Continuing Coverage: District posts LQMS test results online
DSUSD calls it junk science, a theory based on no scientific facts or evidence.
“We are experiencing a barrage of baseless allegations,” said Dr. Gary Rutherford, superintendent of the Desert Sands Unified School District.
“We did a study, peer-reviewed, and it shows the cancers in the teachers were directly related to their exposure to dirty electricity. I stand by my work and he’s wrong,” said Dr. Sam Milham, a physician-epidemiologist who specializes in the health effects of electricity and high frequency electrical pollutants.
Milham is published in more than 100 peer-reviewed science and medical journal reports.
He says if DSUSD wants to scientifically refute his 2008 American Journal of Industrial Medicine report, it will have to prove that exposure to high frequency voltage transients, a form of radio-frequency radiation, doesn’t exist at the school site and doesn’t predict cancer rates.
“They measured the wrong thing,” Milham said.
At Tuesday night’s board meeting the district pointed to its website to find the tests conducted on La Quinta Middle School between 2004 and 2007, as well as one test done as a result of our News Channel 3 investigation in February.
Two of the tests presented on the site were conducted on low-frequency magnetic fields at the school and deemed it clean. (See EMF study conducted by Hygienetics Environmental Services and ELF Magnetic Field Mitigation Report by Field Management Services Corp.)
“We didn’t measure magnetic fields. We measured high frequency voltage. Electric field transients. It’s a different animal,” Milham said.
Milham also claims the equipment used in the testing presented by the district is insufficient, based on his knowledge on the field of electricity, electromagnetic fields, and high frequency voltage.
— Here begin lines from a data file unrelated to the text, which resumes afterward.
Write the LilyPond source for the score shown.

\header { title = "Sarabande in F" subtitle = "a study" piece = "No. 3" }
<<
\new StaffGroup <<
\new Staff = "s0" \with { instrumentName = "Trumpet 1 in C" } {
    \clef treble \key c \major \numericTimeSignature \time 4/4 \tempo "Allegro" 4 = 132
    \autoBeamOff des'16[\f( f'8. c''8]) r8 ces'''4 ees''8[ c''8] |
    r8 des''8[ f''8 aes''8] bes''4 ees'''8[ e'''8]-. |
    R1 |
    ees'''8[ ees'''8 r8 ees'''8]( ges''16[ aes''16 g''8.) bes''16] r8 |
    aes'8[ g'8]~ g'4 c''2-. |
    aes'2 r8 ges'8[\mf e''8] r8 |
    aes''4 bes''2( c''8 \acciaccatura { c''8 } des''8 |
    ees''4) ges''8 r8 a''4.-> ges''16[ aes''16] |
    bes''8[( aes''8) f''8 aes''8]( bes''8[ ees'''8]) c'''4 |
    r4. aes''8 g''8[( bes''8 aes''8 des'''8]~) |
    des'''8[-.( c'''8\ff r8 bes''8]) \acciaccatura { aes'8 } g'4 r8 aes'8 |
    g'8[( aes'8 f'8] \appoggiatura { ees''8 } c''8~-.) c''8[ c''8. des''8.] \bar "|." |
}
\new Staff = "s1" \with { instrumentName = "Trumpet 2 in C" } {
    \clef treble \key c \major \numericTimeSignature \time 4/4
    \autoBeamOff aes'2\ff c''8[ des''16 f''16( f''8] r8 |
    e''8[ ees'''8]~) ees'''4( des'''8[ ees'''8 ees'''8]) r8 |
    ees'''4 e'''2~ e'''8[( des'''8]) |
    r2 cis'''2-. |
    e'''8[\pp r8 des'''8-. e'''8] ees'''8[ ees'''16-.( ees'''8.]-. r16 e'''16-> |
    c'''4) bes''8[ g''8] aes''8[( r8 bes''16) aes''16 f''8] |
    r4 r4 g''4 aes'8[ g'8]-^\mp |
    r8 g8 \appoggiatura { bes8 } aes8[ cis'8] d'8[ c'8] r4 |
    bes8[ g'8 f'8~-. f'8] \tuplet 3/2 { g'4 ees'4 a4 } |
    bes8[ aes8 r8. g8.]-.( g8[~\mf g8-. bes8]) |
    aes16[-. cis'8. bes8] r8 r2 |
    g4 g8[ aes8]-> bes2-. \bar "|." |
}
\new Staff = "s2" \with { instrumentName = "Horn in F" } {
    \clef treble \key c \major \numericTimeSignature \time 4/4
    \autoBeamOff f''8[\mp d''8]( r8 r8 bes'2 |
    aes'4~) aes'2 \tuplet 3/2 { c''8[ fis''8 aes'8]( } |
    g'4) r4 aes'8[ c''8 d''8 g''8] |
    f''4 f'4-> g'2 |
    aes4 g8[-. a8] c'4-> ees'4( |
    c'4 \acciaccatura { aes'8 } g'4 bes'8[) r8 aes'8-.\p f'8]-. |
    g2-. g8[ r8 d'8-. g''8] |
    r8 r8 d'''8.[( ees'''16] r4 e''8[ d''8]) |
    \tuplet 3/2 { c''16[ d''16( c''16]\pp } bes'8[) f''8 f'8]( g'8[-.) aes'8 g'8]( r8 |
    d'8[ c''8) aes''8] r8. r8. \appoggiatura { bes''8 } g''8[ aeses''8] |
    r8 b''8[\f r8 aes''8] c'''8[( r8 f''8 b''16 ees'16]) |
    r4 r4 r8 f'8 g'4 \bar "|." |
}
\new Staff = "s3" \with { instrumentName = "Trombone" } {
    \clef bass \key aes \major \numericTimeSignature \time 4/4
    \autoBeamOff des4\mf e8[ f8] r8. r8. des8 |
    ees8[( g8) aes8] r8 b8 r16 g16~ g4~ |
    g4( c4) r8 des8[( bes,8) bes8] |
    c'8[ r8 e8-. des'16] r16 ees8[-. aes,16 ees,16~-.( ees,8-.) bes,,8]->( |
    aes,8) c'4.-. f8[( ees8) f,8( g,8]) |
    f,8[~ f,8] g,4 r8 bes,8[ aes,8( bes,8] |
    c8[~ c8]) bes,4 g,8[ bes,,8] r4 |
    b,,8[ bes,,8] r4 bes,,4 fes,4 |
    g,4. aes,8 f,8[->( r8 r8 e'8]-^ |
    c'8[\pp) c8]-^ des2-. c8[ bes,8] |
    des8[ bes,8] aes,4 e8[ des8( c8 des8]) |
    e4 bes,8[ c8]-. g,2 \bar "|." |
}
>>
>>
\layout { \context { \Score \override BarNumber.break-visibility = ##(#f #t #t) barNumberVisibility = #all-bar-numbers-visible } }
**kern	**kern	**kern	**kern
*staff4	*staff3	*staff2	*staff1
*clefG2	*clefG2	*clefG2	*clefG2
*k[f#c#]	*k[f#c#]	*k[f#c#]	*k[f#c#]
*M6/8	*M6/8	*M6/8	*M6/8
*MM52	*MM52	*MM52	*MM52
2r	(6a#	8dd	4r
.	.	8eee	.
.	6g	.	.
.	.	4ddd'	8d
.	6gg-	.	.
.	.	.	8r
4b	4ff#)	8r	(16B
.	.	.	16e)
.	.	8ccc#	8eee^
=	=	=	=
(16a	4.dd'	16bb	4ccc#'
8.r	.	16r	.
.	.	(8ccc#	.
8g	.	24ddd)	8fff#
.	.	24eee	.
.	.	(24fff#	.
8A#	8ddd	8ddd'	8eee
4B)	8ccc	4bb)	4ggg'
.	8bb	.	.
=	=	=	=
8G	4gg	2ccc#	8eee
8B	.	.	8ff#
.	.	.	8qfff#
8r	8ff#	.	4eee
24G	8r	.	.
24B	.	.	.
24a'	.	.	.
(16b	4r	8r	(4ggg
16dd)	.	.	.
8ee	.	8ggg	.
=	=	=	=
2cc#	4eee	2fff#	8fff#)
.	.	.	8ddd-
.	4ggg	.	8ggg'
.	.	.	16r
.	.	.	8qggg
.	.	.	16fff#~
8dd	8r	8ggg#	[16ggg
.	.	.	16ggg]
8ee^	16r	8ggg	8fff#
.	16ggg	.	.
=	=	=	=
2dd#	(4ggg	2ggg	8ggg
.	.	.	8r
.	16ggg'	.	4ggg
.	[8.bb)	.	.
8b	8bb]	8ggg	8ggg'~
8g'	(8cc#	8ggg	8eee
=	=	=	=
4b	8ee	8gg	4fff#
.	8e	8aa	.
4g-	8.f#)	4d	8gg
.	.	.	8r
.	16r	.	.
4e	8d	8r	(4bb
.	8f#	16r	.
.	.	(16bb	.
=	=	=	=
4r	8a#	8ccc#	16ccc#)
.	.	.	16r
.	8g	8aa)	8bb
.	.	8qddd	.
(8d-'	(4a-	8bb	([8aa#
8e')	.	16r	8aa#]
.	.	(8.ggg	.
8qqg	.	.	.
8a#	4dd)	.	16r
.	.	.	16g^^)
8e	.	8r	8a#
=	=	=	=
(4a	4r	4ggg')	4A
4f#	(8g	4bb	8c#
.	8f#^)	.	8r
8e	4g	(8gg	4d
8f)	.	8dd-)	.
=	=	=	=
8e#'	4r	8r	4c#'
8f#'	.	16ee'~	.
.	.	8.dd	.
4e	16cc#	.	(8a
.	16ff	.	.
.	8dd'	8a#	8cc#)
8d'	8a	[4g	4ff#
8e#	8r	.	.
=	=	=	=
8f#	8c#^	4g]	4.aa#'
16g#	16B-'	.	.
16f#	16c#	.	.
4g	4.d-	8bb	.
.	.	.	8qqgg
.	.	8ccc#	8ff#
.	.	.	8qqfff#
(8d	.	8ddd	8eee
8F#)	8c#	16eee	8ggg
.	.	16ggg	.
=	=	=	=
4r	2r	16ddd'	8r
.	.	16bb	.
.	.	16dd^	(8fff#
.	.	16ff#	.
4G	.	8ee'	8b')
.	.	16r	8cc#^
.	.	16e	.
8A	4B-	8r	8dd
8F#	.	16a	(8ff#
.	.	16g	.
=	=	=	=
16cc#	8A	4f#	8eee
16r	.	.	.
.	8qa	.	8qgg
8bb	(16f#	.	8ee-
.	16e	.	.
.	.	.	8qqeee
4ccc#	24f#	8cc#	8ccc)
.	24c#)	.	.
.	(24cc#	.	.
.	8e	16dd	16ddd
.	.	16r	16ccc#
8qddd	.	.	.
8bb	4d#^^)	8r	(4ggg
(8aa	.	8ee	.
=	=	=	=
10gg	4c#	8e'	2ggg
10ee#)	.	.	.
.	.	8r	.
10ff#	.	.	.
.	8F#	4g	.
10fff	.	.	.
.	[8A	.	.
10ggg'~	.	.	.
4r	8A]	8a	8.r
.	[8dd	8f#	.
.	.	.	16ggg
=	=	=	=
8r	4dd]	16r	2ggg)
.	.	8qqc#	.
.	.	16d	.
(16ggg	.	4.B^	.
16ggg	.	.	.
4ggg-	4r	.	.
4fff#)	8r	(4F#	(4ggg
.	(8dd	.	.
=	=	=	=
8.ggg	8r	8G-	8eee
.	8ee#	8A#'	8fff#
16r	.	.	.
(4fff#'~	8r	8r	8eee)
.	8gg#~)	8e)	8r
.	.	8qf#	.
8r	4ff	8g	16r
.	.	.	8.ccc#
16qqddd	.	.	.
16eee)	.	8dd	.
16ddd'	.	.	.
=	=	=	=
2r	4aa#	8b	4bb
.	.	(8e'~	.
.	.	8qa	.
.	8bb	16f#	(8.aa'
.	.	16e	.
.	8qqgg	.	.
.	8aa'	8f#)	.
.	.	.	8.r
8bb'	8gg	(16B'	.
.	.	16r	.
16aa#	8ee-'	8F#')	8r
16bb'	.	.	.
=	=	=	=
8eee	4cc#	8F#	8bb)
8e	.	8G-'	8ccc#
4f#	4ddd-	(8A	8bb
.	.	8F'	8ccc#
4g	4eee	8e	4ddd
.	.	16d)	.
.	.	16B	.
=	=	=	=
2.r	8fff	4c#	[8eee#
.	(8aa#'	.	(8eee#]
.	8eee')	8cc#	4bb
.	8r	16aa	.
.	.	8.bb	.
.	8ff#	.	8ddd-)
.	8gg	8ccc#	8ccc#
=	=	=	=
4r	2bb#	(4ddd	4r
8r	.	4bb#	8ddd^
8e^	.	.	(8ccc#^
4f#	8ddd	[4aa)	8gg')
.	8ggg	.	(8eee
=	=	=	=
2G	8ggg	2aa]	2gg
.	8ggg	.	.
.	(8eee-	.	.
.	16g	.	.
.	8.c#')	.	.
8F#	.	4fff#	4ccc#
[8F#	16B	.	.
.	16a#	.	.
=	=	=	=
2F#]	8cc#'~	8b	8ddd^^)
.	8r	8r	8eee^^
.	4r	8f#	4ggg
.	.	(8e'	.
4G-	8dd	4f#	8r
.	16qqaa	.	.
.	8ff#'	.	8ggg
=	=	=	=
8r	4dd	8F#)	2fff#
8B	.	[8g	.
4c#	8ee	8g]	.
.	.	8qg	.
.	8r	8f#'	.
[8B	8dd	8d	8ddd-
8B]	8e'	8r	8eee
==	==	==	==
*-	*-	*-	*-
One of the firms contracted by DSUSD is FBA Engineering. We spoke with a representative for the company over the phone, who told us FBA didn’t use equipment at all.
The Orange County firm said it did a “visual assessment” of the school site in 2006 and “observed” whether switchboards and transformers were in good condition.
FBA said it did no testing because it wasn’t in their line of expertise, and because it didn’t have the tools or equipment. We sent that representative the document posted to DSUSD’s website for review and are waiting for response.
Meanwhile, the district also posted the results from internal testing done in February by district personnel, once again looking at magnetic fields. That test was conducted by a district operations manager and district maintenance worker.
“Voltage is electric fields and they’re looking at magnetic fields that don’t go above 1,000 cycles a second so you can’t expect them to work,” Milham said. The cycles per second in high frequency voltage transients (spikes in excess energy) are in the thousands in certain classrooms at LQMS, according to Milham and his colleague, Lloyd Morgan.
Milham says the meters the district used can’t measure high frequency electric fields which, according to the World Health Organization induce electrical currents in the human body.
Milham says those levels are off the charts in parts of La Quinta Middle School and over time can wreck someone’s immune system. He says the school never analyzed whether there was an increased rate of cancer in classrooms that had high readings of high frequency electric fields (what Milham refers to as dirty electricity).
“The rate of change of voltage over time. That’s what the meter measures and that’s what correlates with the cancer,” Milham said, referring to the oscilloscope he used to measure the classrooms at La Quinta Middle School when a teacher helped him gain access to the school after hours.